Re: NANO: Institutional Safety

GARY HELMS (monsterinabox2001@yahoo.com)
Thu, 18 Nov 1999 04:50:47 -0800 (PST)

> OK, check me if I'm wrong, but isn't this a bit like
> asking why any
> group of people or any society would tend to expand
> based on accessible
> resources? For one thing, there is a reproductive,
> or evolutionary
> selection pressure in favor of those who both want
> to, and are
> successful at, expanding.

Do you mean expand geographically or reproductively? Are you claiming that natural selection operates at the group or societal level on human beings? Do you have any data to support this assertion (whichever one you are making)?

It appears to me that recent examples of highly expansionist human groups or societies [expansionist in the terms discussed, that is- capturing/controlling resources] have fared quite badly. The examples I can think of are Nazi Germany, Imperial Japan, Soviet Union.

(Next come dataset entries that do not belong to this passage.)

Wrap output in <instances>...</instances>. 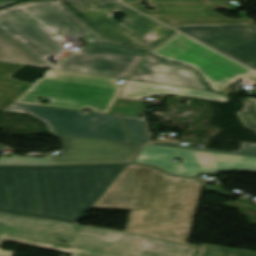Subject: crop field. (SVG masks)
<instances>
[{
  "label": "crop field",
  "mask_w": 256,
  "mask_h": 256,
  "mask_svg": "<svg viewBox=\"0 0 256 256\" xmlns=\"http://www.w3.org/2000/svg\"><path fill=\"white\" fill-rule=\"evenodd\" d=\"M126 165L0 167V212L78 224Z\"/></svg>",
  "instance_id": "8a807250"
},
{
  "label": "crop field",
  "mask_w": 256,
  "mask_h": 256,
  "mask_svg": "<svg viewBox=\"0 0 256 256\" xmlns=\"http://www.w3.org/2000/svg\"><path fill=\"white\" fill-rule=\"evenodd\" d=\"M198 180L128 164L93 207L131 209L125 231L187 243L201 192Z\"/></svg>",
  "instance_id": "ac0d7876"
},
{
  "label": "crop field",
  "mask_w": 256,
  "mask_h": 256,
  "mask_svg": "<svg viewBox=\"0 0 256 256\" xmlns=\"http://www.w3.org/2000/svg\"><path fill=\"white\" fill-rule=\"evenodd\" d=\"M6 240L72 256H193L198 249L127 232L0 213V245ZM14 254L0 249V256Z\"/></svg>",
  "instance_id": "34b2d1b8"
},
{
  "label": "crop field",
  "mask_w": 256,
  "mask_h": 256,
  "mask_svg": "<svg viewBox=\"0 0 256 256\" xmlns=\"http://www.w3.org/2000/svg\"><path fill=\"white\" fill-rule=\"evenodd\" d=\"M20 1L0 0V8ZM0 31L48 68L66 35L77 37L81 27L54 1H31L1 9Z\"/></svg>",
  "instance_id": "412701ff"
},
{
  "label": "crop field",
  "mask_w": 256,
  "mask_h": 256,
  "mask_svg": "<svg viewBox=\"0 0 256 256\" xmlns=\"http://www.w3.org/2000/svg\"><path fill=\"white\" fill-rule=\"evenodd\" d=\"M118 80L48 69L14 102L108 113L122 86L115 84ZM38 97L50 104L40 103Z\"/></svg>",
  "instance_id": "f4fd0767"
},
{
  "label": "crop field",
  "mask_w": 256,
  "mask_h": 256,
  "mask_svg": "<svg viewBox=\"0 0 256 256\" xmlns=\"http://www.w3.org/2000/svg\"><path fill=\"white\" fill-rule=\"evenodd\" d=\"M101 35L148 52L175 31L118 2H67ZM126 14L122 22L113 16Z\"/></svg>",
  "instance_id": "dd49c442"
},
{
  "label": "crop field",
  "mask_w": 256,
  "mask_h": 256,
  "mask_svg": "<svg viewBox=\"0 0 256 256\" xmlns=\"http://www.w3.org/2000/svg\"><path fill=\"white\" fill-rule=\"evenodd\" d=\"M151 54L195 67L213 91L217 92L223 91L236 80L254 72L182 34H177L153 50Z\"/></svg>",
  "instance_id": "e52e79f7"
},
{
  "label": "crop field",
  "mask_w": 256,
  "mask_h": 256,
  "mask_svg": "<svg viewBox=\"0 0 256 256\" xmlns=\"http://www.w3.org/2000/svg\"><path fill=\"white\" fill-rule=\"evenodd\" d=\"M6 111L29 113L45 121L51 133L129 142L122 117L118 115L95 112L84 115L77 110L16 103Z\"/></svg>",
  "instance_id": "d8731c3e"
},
{
  "label": "crop field",
  "mask_w": 256,
  "mask_h": 256,
  "mask_svg": "<svg viewBox=\"0 0 256 256\" xmlns=\"http://www.w3.org/2000/svg\"><path fill=\"white\" fill-rule=\"evenodd\" d=\"M182 158L181 163L173 162ZM134 162L156 165L172 174L199 177L200 173L242 170L256 172V158L146 145Z\"/></svg>",
  "instance_id": "5a996713"
},
{
  "label": "crop field",
  "mask_w": 256,
  "mask_h": 256,
  "mask_svg": "<svg viewBox=\"0 0 256 256\" xmlns=\"http://www.w3.org/2000/svg\"><path fill=\"white\" fill-rule=\"evenodd\" d=\"M173 28L256 69L254 25H182Z\"/></svg>",
  "instance_id": "3316defc"
},
{
  "label": "crop field",
  "mask_w": 256,
  "mask_h": 256,
  "mask_svg": "<svg viewBox=\"0 0 256 256\" xmlns=\"http://www.w3.org/2000/svg\"><path fill=\"white\" fill-rule=\"evenodd\" d=\"M63 141L60 155L50 164L128 161L140 145L53 134Z\"/></svg>",
  "instance_id": "28ad6ade"
},
{
  "label": "crop field",
  "mask_w": 256,
  "mask_h": 256,
  "mask_svg": "<svg viewBox=\"0 0 256 256\" xmlns=\"http://www.w3.org/2000/svg\"><path fill=\"white\" fill-rule=\"evenodd\" d=\"M49 68L125 79L141 57L79 49L70 50Z\"/></svg>",
  "instance_id": "d1516ede"
},
{
  "label": "crop field",
  "mask_w": 256,
  "mask_h": 256,
  "mask_svg": "<svg viewBox=\"0 0 256 256\" xmlns=\"http://www.w3.org/2000/svg\"><path fill=\"white\" fill-rule=\"evenodd\" d=\"M166 25L255 23L253 19L230 20L209 9L229 8L226 2L204 4H149L156 8L147 11L140 4H127Z\"/></svg>",
  "instance_id": "22f410ed"
},
{
  "label": "crop field",
  "mask_w": 256,
  "mask_h": 256,
  "mask_svg": "<svg viewBox=\"0 0 256 256\" xmlns=\"http://www.w3.org/2000/svg\"><path fill=\"white\" fill-rule=\"evenodd\" d=\"M128 79L210 91L192 68L164 62L150 55Z\"/></svg>",
  "instance_id": "cbeb9de0"
},
{
  "label": "crop field",
  "mask_w": 256,
  "mask_h": 256,
  "mask_svg": "<svg viewBox=\"0 0 256 256\" xmlns=\"http://www.w3.org/2000/svg\"><path fill=\"white\" fill-rule=\"evenodd\" d=\"M155 94H174L227 102L222 94L127 80L121 96L140 99Z\"/></svg>",
  "instance_id": "5142ce71"
},
{
  "label": "crop field",
  "mask_w": 256,
  "mask_h": 256,
  "mask_svg": "<svg viewBox=\"0 0 256 256\" xmlns=\"http://www.w3.org/2000/svg\"><path fill=\"white\" fill-rule=\"evenodd\" d=\"M23 67V65L0 62V111L11 105L31 85L10 78Z\"/></svg>",
  "instance_id": "d9b57169"
},
{
  "label": "crop field",
  "mask_w": 256,
  "mask_h": 256,
  "mask_svg": "<svg viewBox=\"0 0 256 256\" xmlns=\"http://www.w3.org/2000/svg\"><path fill=\"white\" fill-rule=\"evenodd\" d=\"M59 4L67 11L69 12L78 22L83 24L85 26V31L81 36V39L85 40L87 43L85 45V48H91V49H98V50H105V51H112V52H119V53H126V54H133V55H140L144 56L145 53L107 40L105 38H102L98 36L90 27H88L72 10H70L63 2H59Z\"/></svg>",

> > The two main motivating forces I see for
> colonialism were:
> > a) a desire for freedom -- but in a personal VR,
> you have the
> > "ultimate" freedom.
> > b) the quest for "rare" natural resources (e.g.
> gold, silver,
> > spices, etc.) -- these aren't "rare" in a
> nanotech environment.
>
> To this you should add
>
> c) the desire for power, whether over other people
> or over the material
> world in general

In the scenario proposed [i.e. a nanotech society advanced enough to be capable of providing reality-level VR and an end to scarcity] an individual motivated strongly by the desire for power over others or "the material world" who could not sublimate that desire in a VR simulation would be extremely dangerous to all other members of that society. They will have vast powers to deal with that threat, and probably would.

> d) the desire to become influential in the sense of
> adding to the
> success of the ideas, thoughts, or lifestyles that
> one values the most

And this is assisted by colonialism [intense competition over disputed resources] how? In a society where resources are abundant the control of resources conveys no influence. On would become influential by maintaining a reputation for reason, creativity, rationality, helpfulness, etc.

> e) the inadvertent, or preconscious tendency that
> humans share with
> other living things, to create a certain "influence
> on history" for
> those who happen to be evolutionarily successful

What? Fungi have a preconscious tendency to create an influence on history?

> Note that "colonial" is often used to refer to the
> 19th century West's
> empire building and global resource mining. IMO, the
> term could also be
> appropriately used for any particularly intense
> modern competition over
> disputed resources, especially if the resources are
> newly accessed, like
> space resources or ocean resources.